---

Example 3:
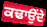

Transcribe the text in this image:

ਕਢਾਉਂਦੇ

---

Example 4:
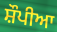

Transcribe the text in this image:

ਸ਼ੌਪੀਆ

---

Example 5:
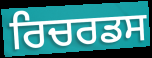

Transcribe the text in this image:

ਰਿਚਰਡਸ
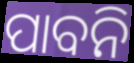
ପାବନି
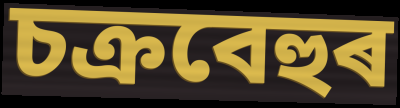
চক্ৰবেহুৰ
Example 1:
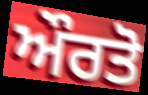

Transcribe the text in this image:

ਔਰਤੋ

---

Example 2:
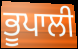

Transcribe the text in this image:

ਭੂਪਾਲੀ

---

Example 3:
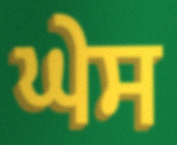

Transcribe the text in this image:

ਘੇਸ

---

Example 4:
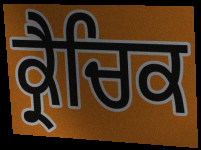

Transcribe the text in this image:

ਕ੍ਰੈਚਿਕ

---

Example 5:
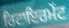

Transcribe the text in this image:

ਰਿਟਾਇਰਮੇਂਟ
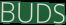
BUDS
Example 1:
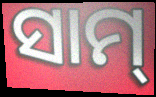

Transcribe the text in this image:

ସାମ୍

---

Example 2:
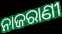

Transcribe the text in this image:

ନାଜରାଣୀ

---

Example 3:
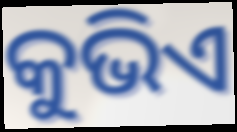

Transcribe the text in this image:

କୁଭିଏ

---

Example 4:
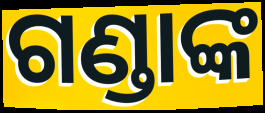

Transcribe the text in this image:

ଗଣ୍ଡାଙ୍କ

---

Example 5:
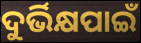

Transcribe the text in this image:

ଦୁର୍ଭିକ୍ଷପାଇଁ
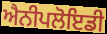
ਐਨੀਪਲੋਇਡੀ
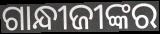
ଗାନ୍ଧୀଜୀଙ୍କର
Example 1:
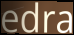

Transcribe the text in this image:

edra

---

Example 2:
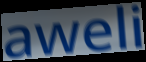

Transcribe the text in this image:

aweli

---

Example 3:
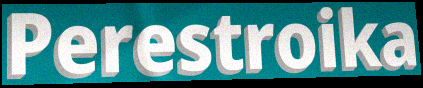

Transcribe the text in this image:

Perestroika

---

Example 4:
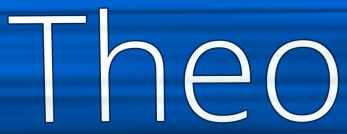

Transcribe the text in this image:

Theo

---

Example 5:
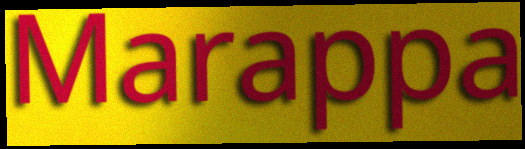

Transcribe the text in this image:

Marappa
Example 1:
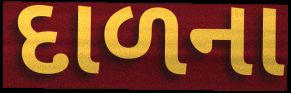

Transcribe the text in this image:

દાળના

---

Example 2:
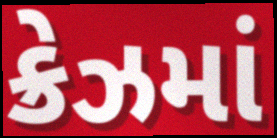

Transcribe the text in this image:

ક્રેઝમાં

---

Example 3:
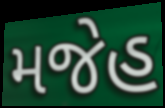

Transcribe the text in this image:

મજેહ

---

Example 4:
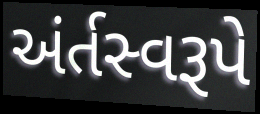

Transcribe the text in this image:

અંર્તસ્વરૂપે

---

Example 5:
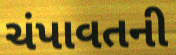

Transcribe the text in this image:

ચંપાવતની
=-=-=
Word for word, print the material above, but without its pictures.

## [Solution for this task]
---

Example 3:

Transcribe the text in this image:

ਕਢਾਉਂਦੇ

---

Example 4:

Transcribe the text in this image:

ਸ਼ੌਪੀਆ

---

Example 5:

Transcribe the text in this image:

ਰਿਚਰਡਸ
ପାବନି
চক্ৰবেহুৰ
Example 1:

Transcribe the text in this image:

ਔਰਤੋ

---

Example 2:

Transcribe the text in this image:

ਭੂਪਾਲੀ

---

Example 3:

Transcribe the text in this image:

ਘੇਸ

---

Example 4:

Transcribe the text in this image:

ਕ੍ਰੈਚਿਕ

---

Example 5:

Transcribe the text in this image:

ਰਿਟਾਇਰਮੇਂਟ
BUDS
Example 1:

Transcribe the text in this image:

ସାମ୍

---

Example 2:

Transcribe the text in this image:

ନାଜରାଣୀ

---

Example 3:

Transcribe the text in this image:

କୁଭିଏ

---

Example 4:

Transcribe the text in this image:

ଗଣ୍ଡାଙ୍କ

---

Example 5:

Transcribe the text in this image:

ଦୁର୍ଭିକ୍ଷପାଇଁ
ਐਨੀਪਲੋਇਡੀ
ଗାନ୍ଧୀଜୀଙ୍କର
Example 1:

Transcribe the text in this image:

edra

---

Example 2:

Transcribe the text in this image:

aweli

---

Example 3:

Transcribe the text in this image:

Perestroika

---

Example 4:

Transcribe the text in this image:

Theo

---

Example 5:

Transcribe the text in this image:

Marappa
Example 1:

Transcribe the text in this image:

દાળના

---

Example 2:

Transcribe the text in this image:

ક્રેઝમાં

---

Example 3:

Transcribe the text in this image:

મજેહ

---

Example 4:

Transcribe the text in this image:

અંર્તસ્વરૂપે

---

Example 5:

Transcribe the text in this image:

ચંપાવતની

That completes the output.